A quick overview of Erlang
Erlang is a concurrent, functional programming language created by Ericsson. Some of the nice features are:
- It’s designed to be fast, scalable and fault-tolerant.
- Concurrent programming: It’s easy to create processes and easy to communicate between processes. In fact processes are the main unit of erlang programs.
- Processes are lightweight so there is low cost to creating them.
- It supports hot swapping, so you can deploy new code without restarting your system, hence high reliability.
- It’s dynamically typed and functional so you get advantages associated with each of those.
To get an idea of what erlang code looks like, here’s an example of quicksort in Erlang taken from the erlang wikipedia page (This example shows functional aspects of erlang but not the concurrent aspects):
-module(quicksort). -export([qsort/1]). qsort() -> ; qsort([Pivot|Rest]) -> qsort([ X || X <- Rest, X < Pivot]) ++ [Pivot] ++ qsort([ Y || Y <- Rest, Y >= Pivot]).
The first line declares the module name and the second declares that this module exports a function called qsort with one argument. The last 2 lines define the qsort. This is an example of pattern matching and recursion. You can define multiple version of a function and the one that is called is the one where the arguments match. The first one declares that the if the qsort function is called on an empty list, an empty list is returned.
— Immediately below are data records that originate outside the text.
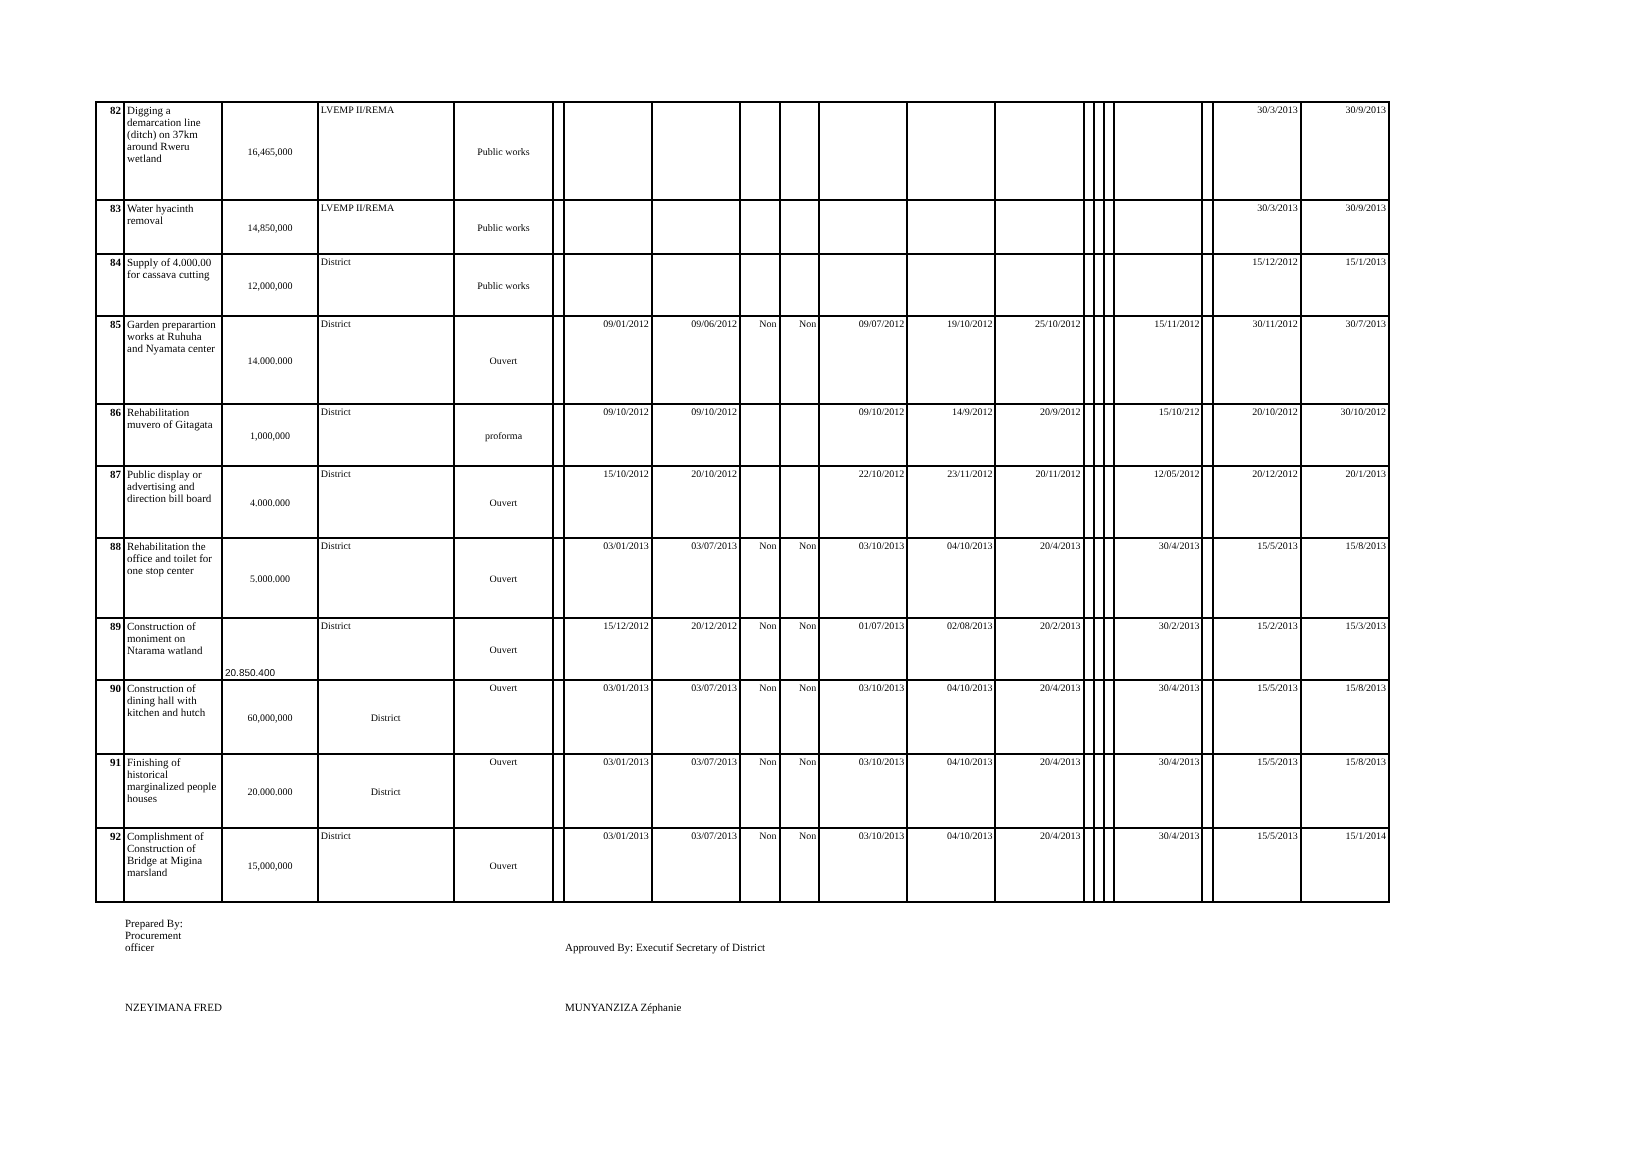| 82 | Digging a demarcation line (ditch) on 37km around Rweru wetland | 16,465,000 | LVEMP II/REMA | Public works | | | | | | | | | | | | | | 30/3/2013 | 30/9/2013 |
| 83 | Water hyacinth removal | 14,850,000 | LVEMP II/REMA | Public works | | | | | | | | | | | | | | 30/3/2013 | 30/9/2013 |
| 84 | Supply of 4.000.00 for cassava cutting | 12,000,000 | District | Public works | | | | | | | | | | | | | | 15/12/2012 | 15/1/2013 |
| 85 | Garden preparartion works at Ruhuha and Nyamata center | 14.000.000 | District | Ouvert | | 09/01/2012 | 09/06/2012 | Non | Non | 09/07/2012 | 19/10/2012 | 25/10/2012 | | | | 15/11/2012 | | 30/11/2012 | 30/7/2013 |
| 86 | Rehabilitation muvero of Gitagata | 1,000,000 | District | proforma | | 09/10/2012 | 09/10/2012 | | | 09/10/2012 | 14/9/2012 | 20/9/2012 | | | | 15/10/212 | | 20/10/2012 | 30/10/2012 |
| 87 | Public display or advertising and direction bill board | 4.000.000 | District | Ouvert | | 15/10/2012 | 20/10/2012 | | | 22/10/2012 | 23/11/2012 | 20/11/2012 | | | | 12/05/2012 | | 20/12/2012 | 20/1/2013 |
| 88 | Rehabilitation the office and toilet for one stop center | 5.000.000 | District | Ouvert | | 03/01/2013 | 03/07/2013 | Non | Non | 03/10/2013 | 04/10/2013 | 20/4/2013 | | | | 30/4/2013 | | 15/5/2013 | 15/8/2013 |
| 89 | Construction of moniment on Ntarama watland | 20.850.400 | District | Ouvert | | 15/12/2012 | 20/12/2012 | Non | Non | 01/07/2013 | 02/08/2013 | 20/2/2013 | | | | 30/2/2013 | | 15/2/2013 | 15/3/2013 |
| 90 | Construction of dining hall with kitchen and hutch | 60,000,000 | District | Ouvert | | 03/01/2013 | 03/07/2013 | Non | Non | 03/10/2013 | 04/10/2013 | 20/4/2013 | | | | 30/4/2013 | | 15/5/2013 | 15/8/2013 |
| 91 | Finishing of historical marginalized people houses | 20.000.000 | District | Ouvert | | 03/01/2013 | 03/07/2013 | Non | Non | 03/10/2013 | 04/10/2013 | 20/4/2013 | | | | 30/4/2013 | | 15/5/2013 | 15/8/2013 |
| 92 | Complishment of Construction of Bridge at Migina marsland | 15,000,000 | District | Ouvert | | 03/01/2013 | 03/07/2013 | Non | Non | 03/10/2013 | 04/10/2013 | 20/4/2013 | | | | 30/4/2013 | | 15/5/2013 | 15/1/2014 |
Prepared By:
Procurement
officer
NZEYIMANA FRED
Approuved By: Executif Secretary of District
MUNYANZIZA Zéphanie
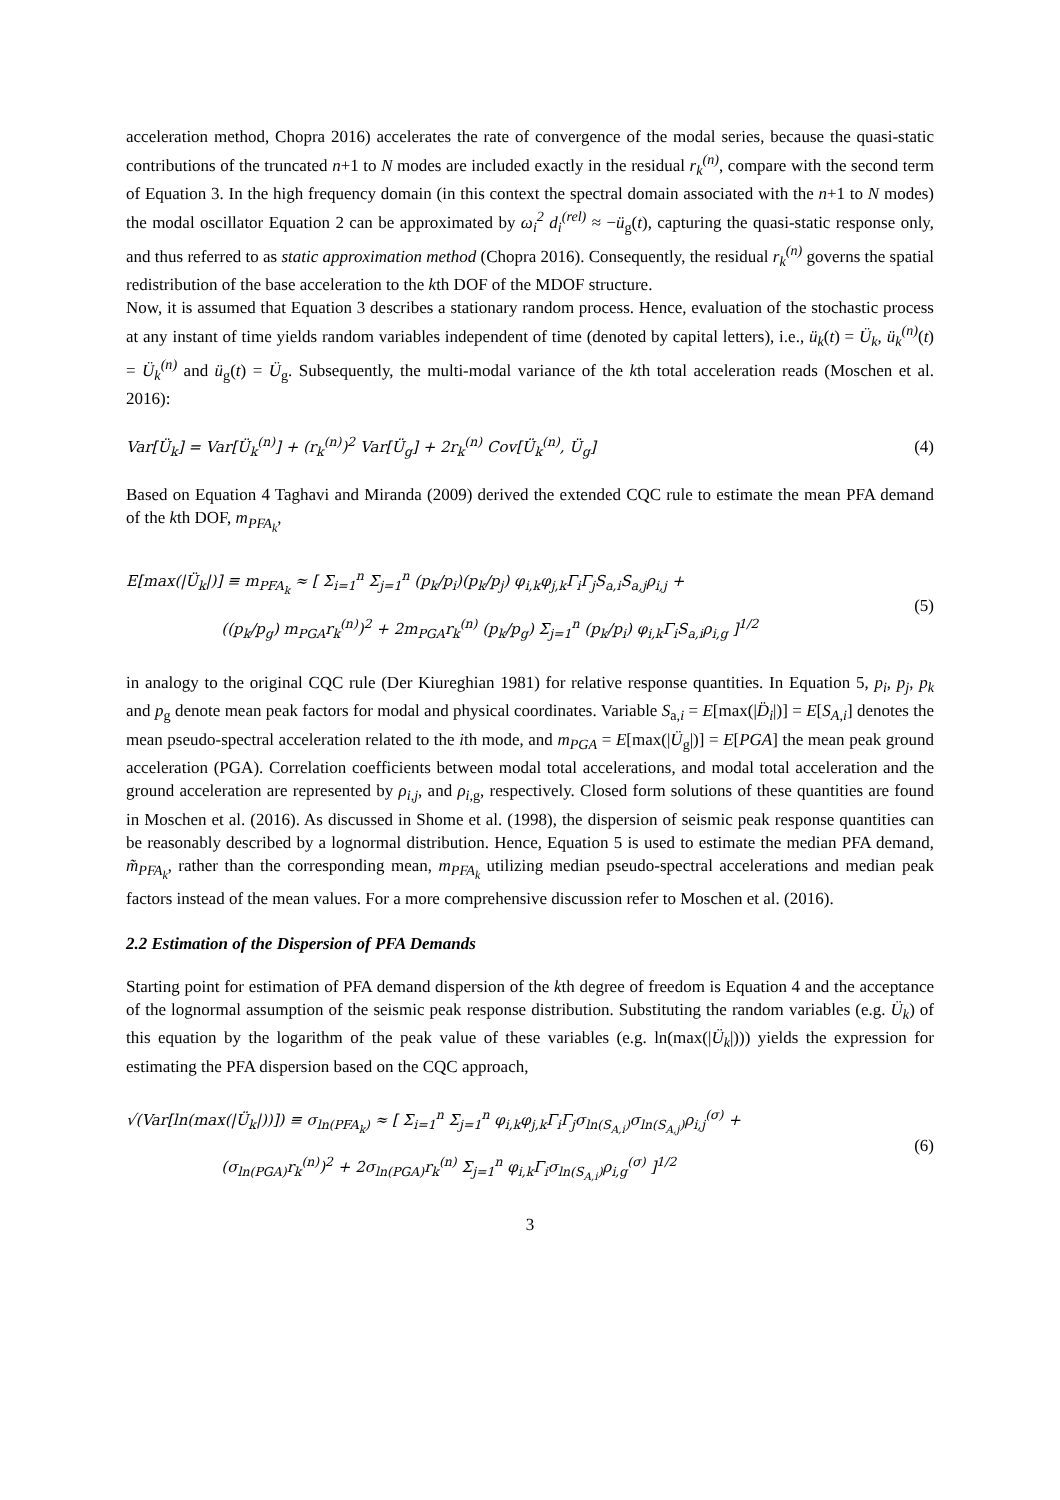acceleration method, Chopra 2016) accelerates the rate of convergence of the modal series, because the quasi-static contributions of the truncated n+1 to N modes are included exactly in the residual r<sub>k</sub><sup>(n)</sup>, compare with the second term of Equation 3. In the high frequency domain (in this context the spectral domain associated with the n+1 to N modes) the modal oscillator Equation 2 can be approximated by ω<sub>i</sub><sup>2</sup> d<sub>i</sub><sup>(rel)</sup> ≈ −ü<sub>g</sub>(t), capturing the quasi-static response only, and thus referred to as static approximation method (Chopra 2016). Consequently, the residual r<sub>k</sub><sup>(n)</sup> governs the spatial redistribution of the base acceleration to the kth DOF of the MDOF structure.
Now, it is assumed that Equation 3 describes a stationary random process. Hence, evaluation of the stochastic process at any instant of time yields random variables independent of time (denoted by capital letters), i.e., ü<sub>k</sub>(t) = Ü<sub>k</sub>, ü<sub>k</sub><sup>(n)</sup>(t) = Ü<sub>k</sub><sup>(n)</sup> and ü<sub>g</sub>(t) = Ü<sub>g</sub>. Subsequently, the multi-modal variance of the kth total acceleration reads (Moschen et al. 2016):
Var[Ü<sub>k</sub>] = Var[Ü<sub>k</sub><sup>(n)</sup>] + (r<sub>k</sub><sup>(n)</sup>)<sup>2</sup> Var[Ü<sub>g</sub>] + 2r<sub>k</sub><sup>(n)</sup> Cov[Ü<sub>k</sub><sup>(n)</sup>, Ü<sub>g</sub>] (4)
Based on Equation 4 Taghavi and Miranda (2009) derived the extended CQC rule to estimate the mean PFA demand of the kth DOF, m<sub>PFA<sub>k</sub></sub>,
E[max(|Ü<sub>k</sub>|)] ≡ m<sub>PFA<sub>k</sub></sub> ≈ [ Σ<sub>i=1</sub><sup>n</sup> Σ<sub>j=1</sub><sup>n</sup> (p<sub>k</sub>/p<sub>i</sub>)(p<sub>k</sub>/p<sub>j</sub>) φ<sub>i,k</sub>φ<sub>j,k</sub>Γ<sub>i</sub>Γ<sub>j</sub>S<sub>a,i</sub>S<sub>a,j</sub>ρ<sub>i,j</sub> +
((p<sub>k</sub>/p<sub>g</sub>) m<sub>PGA</sub>r<sub>k</sub><sup>(n)</sup>)<sup>2</sup> + 2m<sub>PGA</sub>r<sub>k</sub><sup>(n)</sup> (p<sub>k</sub>/p<sub>g</sub>) Σ<sub>j=1</sub><sup>n</sup> (p<sub>k</sub>/p<sub>i</sub>) φ<sub>i,k</sub>Γ<sub>i</sub>S<sub>a,i</sub>ρ<sub>i,g</sub> ]<sup>1/2</sup> (5)
in analogy to the original CQC rule (Der Kiureghian 1981) for relative response quantities. In Equation 5, p<sub>i</sub>, p<sub>j</sub>, p<sub>k</sub> and p<sub>g</sub> denote mean peak factors for modal and physical coordinates. Variable S<sub>a,i</sub> = E[max(|D̈<sub>i</sub>|)] = E[S<sub>A,i</sub>] denotes the mean pseudo-spectral acceleration related to the ith mode, and m<sub>PGA</sub> = E[max(|Ü<sub>g</sub>|)] = E[PGA] the mean peak ground acceleration (PGA). Correlation coefficients between modal total accelerations, and modal total acceleration and the ground acceleration are represented by ρ<sub>i,j</sub>, and ρ<sub>i,</sub><sub>g</sub>, respectively. Closed form solutions of these quantities are found in Moschen et al. (2016). As discussed in Shome et al. (1998), the dispersion of seismic peak response quantities can be reasonably described by a lognormal distribution. Hence, Equation 5 is used to estimate the median PFA demand, m̃<sub>PFA<sub>k</sub></sub>, rather than the corresponding mean, m<sub>PFA<sub>k</sub></sub> utilizing median pseudo-spectral accelerations and median peak factors instead of the mean values. For a more comprehensive discussion refer to Moschen et al. (2016).
2.2 Estimation of the Dispersion of PFA Demands
Starting point for estimation of PFA demand dispersion of the kth degree of freedom is Equation 4 and the acceptance of the lognormal assumption of the seismic peak response distribution. Substituting the random variables (e.g. Ü<sub>k</sub>) of this equation by the logarithm of the peak value of these variables (e.g. ln(max(|Ü<sub>k</sub>|))) yields the expression for estimating the PFA dispersion based on the CQC approach,
√(Var[ln(max(|Ü<sub>k</sub>|))]) ≡ σ<sub>ln(PFA<sub>k</sub>)</sub> ≈ [ Σ<sub>i=1</sub><sup>n</sup> Σ<sub>j=1</sub><sup>n</sup> φ<sub>i,k</sub>φ<sub>j,k</sub>Γ<sub>i</sub>Γ<sub>j</sub>σ<sub>ln(S<sub>A,i</sub>)</sub>σ<sub>ln(S<sub>A,j</sub>)</sub>ρ<sub>i,j</sub><sup>(σ)</sup> +
(σ<sub>ln(PGA)</sub>r<sub>k</sub><sup>(n)</sup>)<sup>2</sup> + 2σ<sub>ln(PGA)</sub>r<sub>k</sub><sup>(n)</sup> Σ<sub>j=1</sub><sup>n</sup> φ<sub>i,k</sub>Γ<sub>i</sub>σ<sub>ln(S<sub>A,i</sub>)</sub>ρ<sub>i,g</sub><sup>(σ)</sup> ]<sup>1/2</sup> (6)
3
The second definition of qsort matches any non-empty list and returns a list consisting of the first element of that list preceded by the qsort of all elements that are less than that element and succeeded by the qsort of all elements that are greater than that element. This function recursively calls itself the list is fully sorted.
A few years ago, I worked on a project doing parallel programming with MPI. It was a painful experience and in the end the parallel version turned out to be slower than the sequential version because of the high cost of communicating between processes. Erlang would have made that project a lot nicer to work on.
I first came across erlang through openpoker: a poker server written in erlang. The author Joel Raymond wrote versions of his poker server in lisp and haskell before finally settling on erlang as the most relaible, scalable solution. Openpoker was originally open source but the author closed it and has now licenced it to an online poker site. The last GPL version of openpoker is available here. The openpoker code is a great way to learn about erlang and it’s how I initally started to learn it.
Check out Joels excellent article: Writing Low-Pain Massively Scalable Multiplayer Servers. Vendetta Online have reimplemented some of their backend in erlang.
According to Joe Armstrong (creator of erlang), Ericsson have a product written in erlang that has over 2 million lines of code and 99.9999999% reliability. See his overview of erlang for more details.
Learning erlang is now a lot easier than it was a few months ago. The Pragmatic Programmers have a book in the works: Programming Erlang. I bought the beta pdf and it’s excellent.